Biologie in unserer Zeit, 3/2012

S. 152, Axel Brennicke, Innere Uhr. Pflanzen bereiten sich auf den abendlichen Angriff von Insekten vor: Bericht auf der Basis einer Studie von D. Goodspeed et al., Proc Natl Acad Sci USA 2012, 109, 4674 (Closed Access, nur Abstract). Da eine alarmbereite Immunabwehr energetisch kostspielig ist und u. U. auch dem eigenen Gewebe schaden kann, regulieren Pflanzen ihre Abwehrkraft gegen die Raupen im Tagesverlauf je nach voraussichtlicher Gefahrenlage hormonell hinauf oder herab. Abends, wenn die Raupen am meisten fressen, schmecken die Blätter besonders bitter, weil das Hormon Jasmoninsäure, das mittags seine höchste Konzentration erreicht, im Laufe des Nachmittags für eine Anhäufung von Bitterstoffen sorgt. Diese durch die circadiane Uhr der Pflanze gesteuerte Vorsorgemaßnahme wird dann bei den ersten tatsächlichen Bissen von Raupen noch um akute Abwehrmaßnahmen ergänzt. Gegen Schädlinge und Erreger, die in die Pflanze eindringen, um von ihren Nährstoffen zu leben, wirkt ein anderer Arm des pflanzlichen Immunsystems, der durch Salicylsäure gesteuert wird. (Ebenfalls für Teil III meines Buches geeignet.)
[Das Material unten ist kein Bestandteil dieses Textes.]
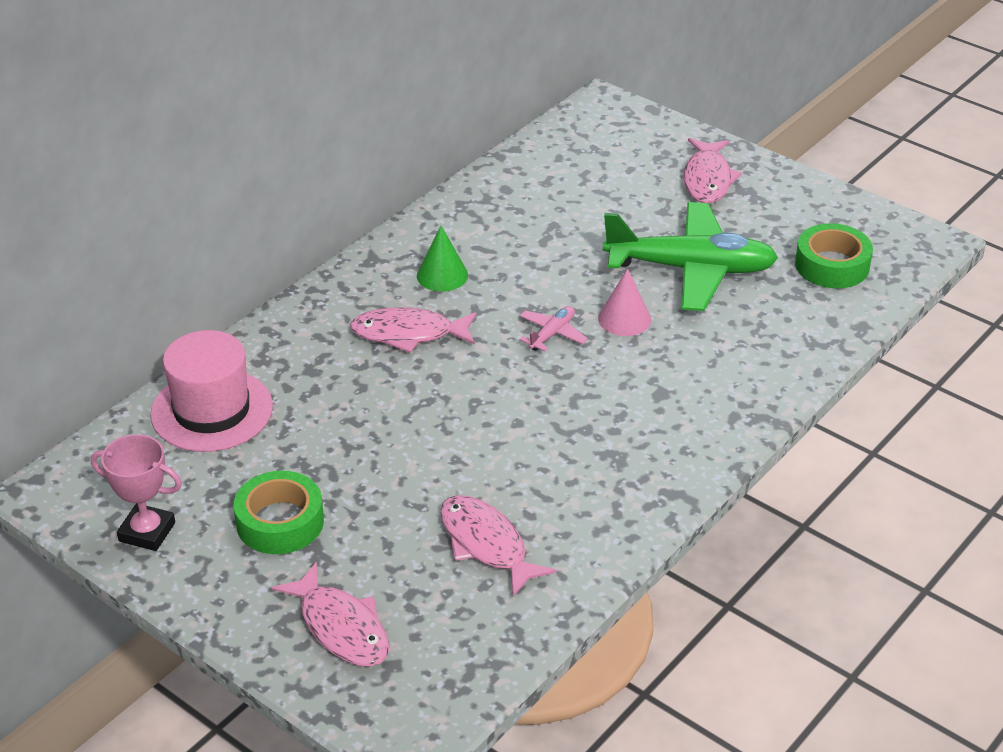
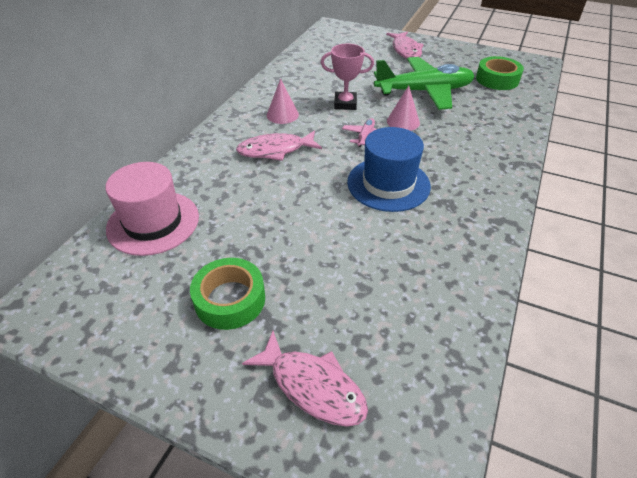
camera: 15 degrees left, 5 degrees up
(147, 532) = (120, 332): pink trophy -> pink trophy (345, 104)
(442, 275) = (282, 115): green cone -> pink cone
(486, 545) = (395, 284): pink fish -> none
(547, 414) = (388, 184): none -> blue hat

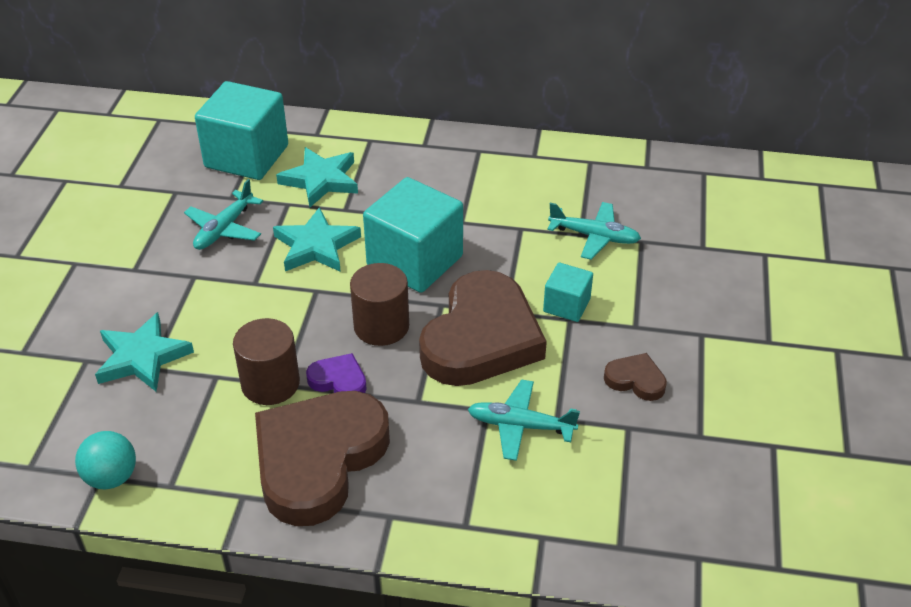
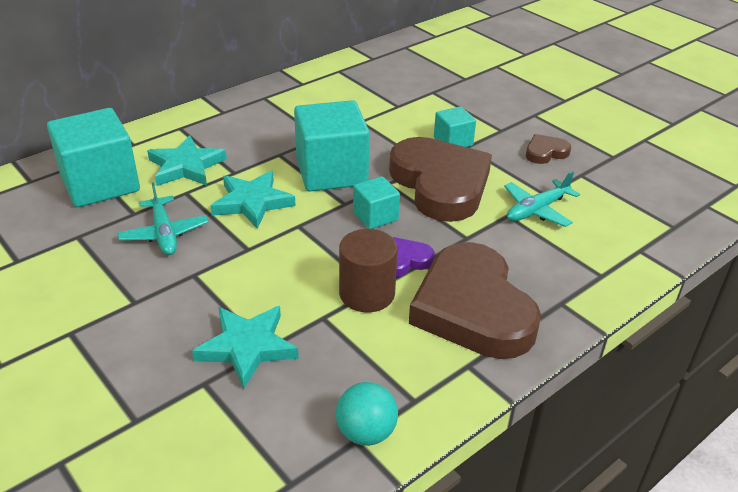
camera: 50 degrees left, 5 degrees down
(381, 326) = (375, 216): brown cylinder -> turquoise cube
(594, 236) = (406, 103): turquoise plane -> none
S. 174ff, Wolfgang Schumann, Bakterien-Evolution: Das bakterielle Mobilom. Artikel über die Transposons und sonstigen mobilen Elemente, die auf drei Wegen asexuell und horizontal zwischen verschiedenen Baktertien ausgetauscht werden, nämlich Transformation (Aufnahme nackter DNA aus der Umgebung), Konjugation (Übertragung von Plasmiden von einer Donor- auf eine Empfängerzelle, v. a. durch Pili) und Transduktion (Infektion durch Phagen, also Viren, die Bakterien befallen). Das Genom von Escherichia coli kann z. B. zwischen 4,56 und 5,7 Millionen Basenpaare umfassen, weil es mal mehr, mal weniger mobile Elemente enthält. (Ebenfalls für Teil III interessant, gerade i. Zsh. mit der Auswirkung der Umwelt auf die Zusammensetzung unseres Mikrobioms; Bsp.: mikrobielle Porphyranase-Gene im Mikrobiom der japanischen Bevölkerung wg. Verzehr von Rotalgen, s. Kau et al. 2011.)